The ripeness of religion is doubtless to be looked for in this field of individuality, and is a result that no organization or church can ever achieve.
But not that half only, individualism, which isolates. There is another half, which is adhesiveness or love, that fuses, ties and aggregates, fraternizing all—
Both are to be vitalized by religion.
Went over to the religious services main insane asylum. O the looks that came from those faces! From every one the devotional element radiating.
That there was a good deal of real devotional feeling, there could be no doubt. And even if it all were without the formality and literary refinement of some other devotional outpourings—as it came thus fresh and genuine from the heart, why can we not suppose that it was as effective in the estimation of the Deity as even the most polished and elegant supplications?
Mirror’d from those crazed faces, yet now temporarily so calm, like still waters, was it not, indeed, the peace of God that passeth all understanding, strange as it may sound?
If you have those moments released from all cares and soaring to the idea of God, rapt, sublime, elate with immortality, realizing the divine of man, then you have religion—the curious something, the crown of life, the lumine of the soul, without which all else is darkness.
Religion means moral development, duty, the idea of man’s duty in the abstract, and duty toward his fellows, toned and colored by that something out of which prayer and worship arise.
In the making of a full man, all the other consciences, (the emotional, courageous, intellectual, esthetic, etc.,) are to be crown’d and effused by the religious conscience.
This inner light—only another name for the religious conscience, the inward Deity-planted law of the emotional soul—is moral power and ethic sanity, antiseptic to the real inmost disease of our times, probably any times—the huge inflammation call’d society, and that other inflammation call’d politics.
True religion (the most beautiful thing in the whole world and the best part of any man’s or woman’s character) consists neither in rites or Bibles or sermons or Sundays—but in noiseless secret ecstasy and unremitted aspiration, in purity, in a good practical life, in charity to the poor and toleration to all.

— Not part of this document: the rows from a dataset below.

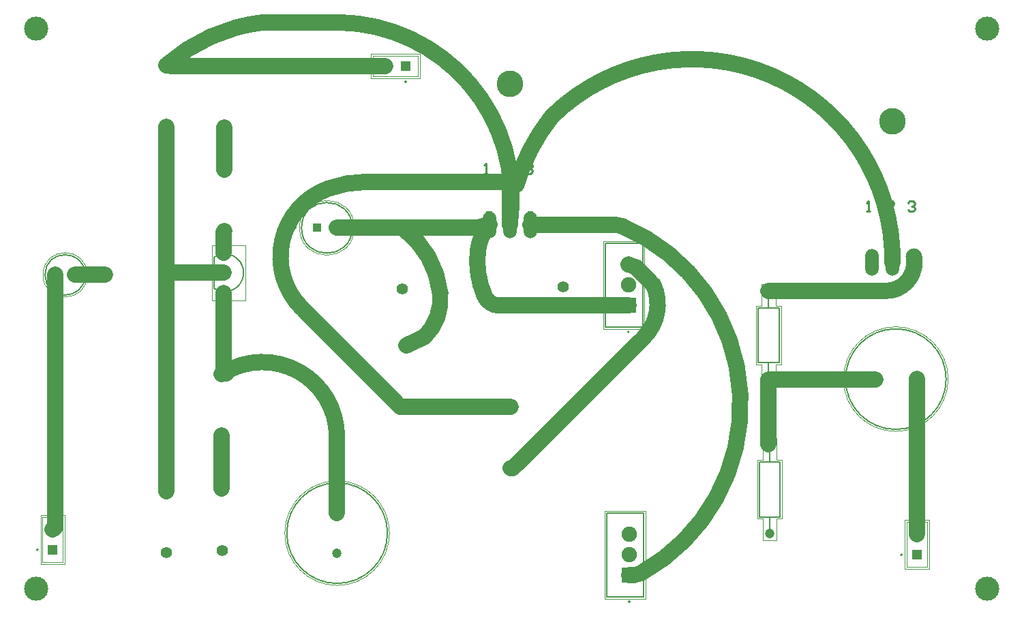
<source format=gbl>
G04*
G04 #@! TF.GenerationSoftware,Altium Limited,Altium Designer,22.1.2 (22)*
G04*
G04 Layer_Physical_Order=2*
G04 Layer_Color=16711680*
%FSLAX44Y44*%
%MOMM*%
G71*
G04*
G04 #@! TF.SameCoordinates,19965E84-46C0-4100-99EA-0F3305BD4A74*
G04*
G04*
G04 #@! TF.FilePolarity,Positive*
G04*
G01*
G75*
%ADD10C,0.1270*%
%ADD11C,0.2000*%
%ADD13C,0.2540*%
%ADD14C,0.1000*%
%ADD15C,0.0500*%
%ADD31C,2.0000*%
%ADD32C,1.4000*%
%ADD33R,1.4000X1.4000*%
%ADD34C,1.1600*%
%ADD35R,1.1600X1.1600*%
%ADD36C,1.9050*%
%ADD37R,1.9050X1.9050*%
%ADD38C,1.2000*%
%ADD39C,3.3020*%
%ADD40O,1.6764X3.3528*%
%ADD41C,1.1000*%
%ADD42R,1.1000X1.1000*%
%ADD43R,1.2000X1.2000*%
%ADD44R,1.2000X1.2000*%
%ADD45R,1.1600X1.1600*%
%ADD46C,3.0000*%
G36*
X1040130Y859680D02*
X1032461D01*
Y878840D01*
X1040130D01*
Y859680D01*
D02*
G37*
G36*
X1065530Y859674D02*
X1057903D01*
Y878840D01*
X1065530D01*
Y859674D01*
D02*
G37*
G36*
X1090930Y859749D02*
X1083323D01*
Y878840D01*
X1090930D01*
Y859749D01*
D02*
G37*
G36*
X1515110Y812690D02*
X1507441D01*
Y831850D01*
X1515110D01*
Y812690D01*
D02*
G37*
G36*
X1540510Y812684D02*
X1532883D01*
Y831850D01*
X1540510D01*
Y812684D01*
D02*
G37*
G36*
X1565910Y812759D02*
X1558303D01*
Y831850D01*
X1565910D01*
Y812759D01*
D02*
G37*
G54D10*
X693991Y783390D02*
G03*
X693991Y821890I13479J19250D01*
G01*
X865890Y858520D02*
G03*
X865890Y858520I-31500J0D01*
G01*
X1603410Y670560D02*
G03*
X1603410Y670560I-62500J0D01*
G01*
X909590Y479190D02*
G03*
X909590Y479190I-62500J0D01*
G01*
X534270Y800100D02*
G03*
X534270Y800100I-25000J0D01*
G01*
X693970Y783405D02*
Y821875D01*
X1181710Y400220D02*
Y504220D01*
X1227710D01*
Y400220D02*
Y504220D01*
X1181710Y400220D02*
X1227710D01*
X1371300Y499400D02*
X1384300D01*
X1397300D01*
Y567400D01*
X1384300D02*
X1397300D01*
X1371300D02*
X1384300D01*
X1371300Y499400D02*
Y567400D01*
X1384300Y484400D02*
Y499400D01*
Y567400D02*
Y582400D01*
X1180440Y735500D02*
Y839500D01*
X1226440D01*
Y735500D02*
Y839500D01*
X1180440Y735500D02*
X1226440D01*
X1370030Y691170D02*
X1383030D01*
X1396030D01*
Y759170D01*
X1383030D02*
X1396030D01*
X1370030D02*
X1383030D01*
X1370030Y691170D02*
Y759170D01*
X1383030Y676170D02*
Y691170D01*
Y759170D02*
Y774170D01*
G54D11*
X706920Y844640D02*
G03*
X706920Y844640I-1000J0D01*
G01*
X475830Y458470D02*
G03*
X475830Y458470I-1000J0D01*
G01*
X1210850Y393990D02*
G03*
X1210850Y393990I-1000J0D01*
G01*
X1209580Y729270D02*
G03*
X1209580Y729270I-1000J0D01*
G01*
X1548980Y452120D02*
G03*
X1548980Y452120I-1000J0D01*
G01*
X796390Y858520D02*
G03*
X796390Y858520I-1000J0D01*
G01*
X1471910Y670560D02*
G03*
X1471910Y670560I-1000J0D01*
G01*
X848090Y549190D02*
G03*
X848090Y549190I-1000J0D01*
G01*
X542770Y800100D02*
G03*
X542770Y800100I-1000J0D01*
G01*
X933180Y1039980D02*
G03*
X933180Y1039980I-1000J0D01*
G01*
G54D13*
X1555773Y889433D02*
X1557891Y891551D01*
X1562128D01*
X1564247Y889433D01*
Y887314D01*
X1562128Y885195D01*
X1560010D01*
X1562128D01*
X1564247Y883077D01*
Y880958D01*
X1562128Y878840D01*
X1557891D01*
X1555773Y880958D01*
X1538815Y878840D02*
X1530347D01*
X1538815Y887309D01*
Y889426D01*
X1536698Y891543D01*
X1532464D01*
X1530347Y889426D01*
X1504892Y878840D02*
X1509132D01*
X1507012D01*
Y891559D01*
X1504892Y889439D01*
X1080793Y936423D02*
X1082911Y938541D01*
X1087148D01*
X1089267Y936423D01*
Y934304D01*
X1087148Y932186D01*
X1085030D01*
X1087148D01*
X1089267Y930067D01*
Y927949D01*
X1087148Y925830D01*
X1082911D01*
X1080793Y927949D01*
X1063835Y925830D02*
X1055367D01*
X1063835Y934299D01*
Y936416D01*
X1061718Y938533D01*
X1057484D01*
X1055367Y936416D01*
X1029912Y925830D02*
X1034152D01*
X1032032D01*
Y938549D01*
X1029912Y936429D01*
G54D14*
X481330Y443220D02*
X506730D01*
Y499120D01*
X481330D02*
X506730D01*
X481330Y443220D02*
Y499120D01*
X1554480Y436870D02*
X1579880D01*
Y492770D01*
X1554480D02*
X1579880D01*
X1554480Y436870D02*
Y492770D01*
X947430Y1046480D02*
Y1071880D01*
X891530D02*
X947430D01*
X891530Y1046480D02*
Y1071880D01*
Y1046480D02*
X947430D01*
G54D15*
X868390Y858520D02*
G03*
X868390Y858520I-34000J0D01*
G01*
X1605910Y670560D02*
G03*
X1605910Y670560I-65000J0D01*
G01*
X912090Y479190D02*
G03*
X912090Y479190I-65000J0D01*
G01*
X536770Y800100D02*
G03*
X536770Y800100I-27500J0D01*
G01*
X733470Y768140D02*
Y837140D01*
X691470Y768140D02*
X733470D01*
X691470D02*
Y837140D01*
X733470D01*
X478830Y440720D02*
X509230D01*
Y501620D01*
X478830D02*
X509230D01*
X478830Y440720D02*
Y501620D01*
X1179210Y397720D02*
Y506720D01*
X1230210D01*
Y397720D02*
Y506720D01*
X1179210Y397720D02*
X1230210D01*
X1375800Y469900D02*
Y496900D01*
X1368800D02*
X1375800D01*
X1368800D02*
Y569900D01*
X1375800D01*
Y596900D01*
X1392800D01*
Y569900D02*
Y596900D01*
Y569900D02*
X1399800D01*
Y496900D02*
Y569900D01*
X1392800Y496900D02*
X1399800D01*
X1392800Y469900D02*
Y496900D01*
X1375800Y469900D02*
X1392800D01*
X1177940Y733000D02*
Y842000D01*
X1228940D01*
Y733000D02*
Y842000D01*
X1177940Y733000D02*
X1228940D01*
X1551980Y434370D02*
X1582380D01*
Y495270D01*
X1551980D02*
X1582380D01*
X1551980Y434370D02*
Y495270D01*
X949930Y1043980D02*
Y1074380D01*
X889030D02*
X949930D01*
X889030Y1043980D02*
Y1074380D01*
Y1043980D02*
X949930D01*
X1374530Y661670D02*
Y688670D01*
X1367530D02*
X1374530D01*
X1367530D02*
Y761670D01*
X1374530D01*
Y788670D01*
X1391530D01*
Y761670D02*
Y788670D01*
Y761670D02*
X1398530D01*
Y688670D02*
Y761670D01*
X1391530Y688670D02*
X1398530D01*
X1391530Y661670D02*
Y688670D01*
X1374530Y661670D02*
X1391530D01*
G54D31*
X835895Y907246D02*
G03*
X803138Y758962I30933J-84593D01*
G01*
X1115014Y998128D02*
G03*
X1113289Y996219I13945J-14337D01*
G01*
X1061851Y866388D02*
G03*
X850096Y1113787I-215959J29478D01*
G01*
X1113288Y996218D02*
G03*
X1069532Y911730I194754J-154437D01*
G01*
X1536700Y815340D02*
G03*
X1115014Y998128I-248748J3948D01*
G01*
X1061851Y866388D02*
G03*
X1061720Y862330I19821J-2671D01*
G01*
X850096Y1113787D02*
G03*
X849746Y1113790I-349J-19997D01*
G01*
X756370D02*
G03*
X754121Y1113663I0J-20000D01*
G01*
X883509Y915670D02*
G03*
X835895Y907246I0J-138773D01*
G01*
X754121Y1113663D02*
G03*
X635000Y1060450I25252J-216465D01*
G01*
X1036320Y862330D02*
G03*
X1021756Y829287I43699J-38993D01*
G01*
X1021749Y829223D02*
G03*
X1030033Y774189I111867J-11301D01*
G01*
X1030033Y774189D02*
G03*
X1048400Y762000I18412J7811D01*
G01*
X1209146Y812925D02*
G03*
X1218126Y809435I11522J16348D01*
G01*
X1228232Y722772D02*
G03*
X1239857Y787704I-40747J40802D01*
G01*
X1563950Y817318D02*
G03*
X1563370Y822960I-59074J-3227D01*
G01*
X1528699Y780170D02*
G03*
X1563950Y817318I45J35257D01*
G01*
X955453Y722928D02*
G03*
X975012Y777544I-46052J47303D01*
G01*
D02*
G03*
X928370Y858520I-116195J-13008D01*
G01*
X846812Y599251D02*
G03*
X706120Y678180I-92486J-0D01*
G01*
X1224106Y429206D02*
G03*
X1200720Y860784I-116233J210124D01*
G01*
D02*
G03*
X1193009Y862330I-7711J-18454D01*
G01*
X1214481Y426720D02*
G03*
X1224106Y429206I-32J20000D01*
G01*
X803138Y758962D02*
X925830Y636270D01*
X1062990D01*
X1115014Y998128D02*
X1115014Y998128D01*
X1113288Y996218D02*
X1113289Y996219D01*
X883509Y915670D02*
X1061320D01*
X1061720Y862330D02*
X1061720Y862330D01*
X850096Y1113787D02*
X850096Y1113787D01*
X754121Y1113663D02*
Y1113663D01*
X635000Y1060450D02*
X635000Y1060450D01*
X708660Y1059180D02*
X906780D01*
X705920Y827640D02*
Y853240D01*
X707390Y854710D01*
X1048445Y762000D02*
X1209040D01*
X1021749Y829223D02*
X1021756Y829287D01*
X1048400Y762000D02*
X1048445Y762000D01*
X1061320Y862730D02*
Y915670D01*
X756370Y1113790D02*
X849746D01*
X1218126Y809435D02*
X1237051Y790509D01*
X1239857Y787704D01*
X1239857Y787704D01*
X1228210Y722749D02*
X1228232Y722772D01*
X1209040Y813000D02*
X1209146Y812925D01*
X1065530Y560070D02*
X1228210Y722749D01*
X1062990Y560070D02*
X1065530D01*
X703580Y534670D02*
Y600710D01*
X1563950Y817318D02*
X1563950D01*
X1383030Y780170D02*
X1528699D01*
X635000Y800100D02*
X635000D01*
X637540Y802640D02*
X705920D01*
X635000Y800100D02*
X637540Y802640D01*
X635000Y530860D02*
Y800100D01*
X641350Y1059180D02*
X708660D01*
X635000Y800100D02*
Y984250D01*
X1383030Y589670D02*
Y670170D01*
X1515520D01*
X1127760Y862330D02*
X1193009D01*
X975012Y777544D02*
X975012D01*
X846890Y858520D02*
X928370D01*
X943642D01*
X946247D02*
X1024604D01*
X943642D02*
X946247D01*
X1026796Y860712D02*
X1034702D01*
X1036320Y862330D01*
X1024604Y858520D02*
X1026796Y860712D01*
X952334Y721445D02*
X955453Y722928D01*
X703580Y676910D02*
X705920Y679250D01*
Y777640D01*
X707390Y930910D02*
Y982980D01*
X521770Y800100D02*
X558800D01*
X494030Y483870D02*
X496770Y486610D01*
Y800100D01*
X933450Y712470D02*
X952334Y721445D01*
X846812Y599251D02*
X846813Y599251D01*
X846812Y599251D02*
Y599251D01*
X706556Y677468D02*
X709715Y678060D01*
X846813Y504266D02*
Y599251D01*
X703580Y676910D02*
X706556Y677468D01*
X1209040Y762000D02*
X1209040Y762000D01*
X1210310Y426720D02*
X1214481D01*
X1087120Y862330D02*
X1127760D01*
X1567180Y477520D02*
Y670560D01*
G54D32*
X707390Y854710D02*
D03*
Y930910D02*
D03*
X705920Y777640D02*
D03*
Y802640D02*
D03*
X635000Y984250D02*
D03*
Y1060450D02*
D03*
X708660Y984250D02*
D03*
Y1060450D02*
D03*
X558800Y800100D02*
D03*
X635000D02*
D03*
X704850Y457200D02*
D03*
Y533400D02*
D03*
X635000Y454660D02*
D03*
Y530860D02*
D03*
X928370Y782320D02*
D03*
Y858520D02*
D03*
X933450Y712470D02*
D03*
Y636270D02*
D03*
X703580Y600710D02*
D03*
Y676910D02*
D03*
X1127760Y861060D02*
D03*
Y784860D02*
D03*
X1062990Y560070D02*
D03*
Y636270D02*
D03*
G54D33*
X705920Y827640D02*
D03*
G54D34*
X494030Y483870D02*
D03*
X1567180Y477520D02*
D03*
X906780Y1059180D02*
D03*
G54D35*
X494030Y458470D02*
D03*
X1567180Y452120D02*
D03*
G54D36*
X1210310Y477720D02*
D03*
Y452220D02*
D03*
X1209040Y813000D02*
D03*
Y787500D02*
D03*
G54D37*
X1210310Y426720D02*
D03*
X1209040Y762000D02*
D03*
G54D38*
X1384300Y478400D02*
D03*
Y588400D02*
D03*
X1565910Y670560D02*
D03*
X847090Y454190D02*
D03*
X1383030Y670170D02*
D03*
Y780170D02*
D03*
G54D39*
X1536700Y990600D02*
D03*
X1061720Y1037590D02*
D03*
G54D40*
X1562100Y815340D02*
D03*
X1536700D02*
D03*
X1511300D02*
D03*
X1087120Y862330D02*
D03*
X1061720D02*
D03*
X1036320D02*
D03*
G54D41*
X846890Y858520D02*
D03*
X496770Y800100D02*
D03*
G54D42*
X821890Y858520D02*
D03*
X521770Y800100D02*
D03*
G54D43*
X1515910Y670560D02*
D03*
G54D44*
X847090Y504190D02*
D03*
G54D45*
X932180Y1059180D02*
D03*
G54D46*
X473710Y1106170D02*
D03*
Y410210D02*
D03*
X1654810D02*
D03*
Y1106170D02*
D03*
M02*

</source>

True religion consists in what one does square and kind and generous and honorable all days all the time—especially with his own folks and associates and with the poor and illiterate and in devout meditation, and silent thoughts of God, and death—and not at all in what he says nor in Sunday or prayer meeting gas.
If you have that in you which makes you realize the deliciousness of visiting the sick in hospitals and the poor, then you have religion.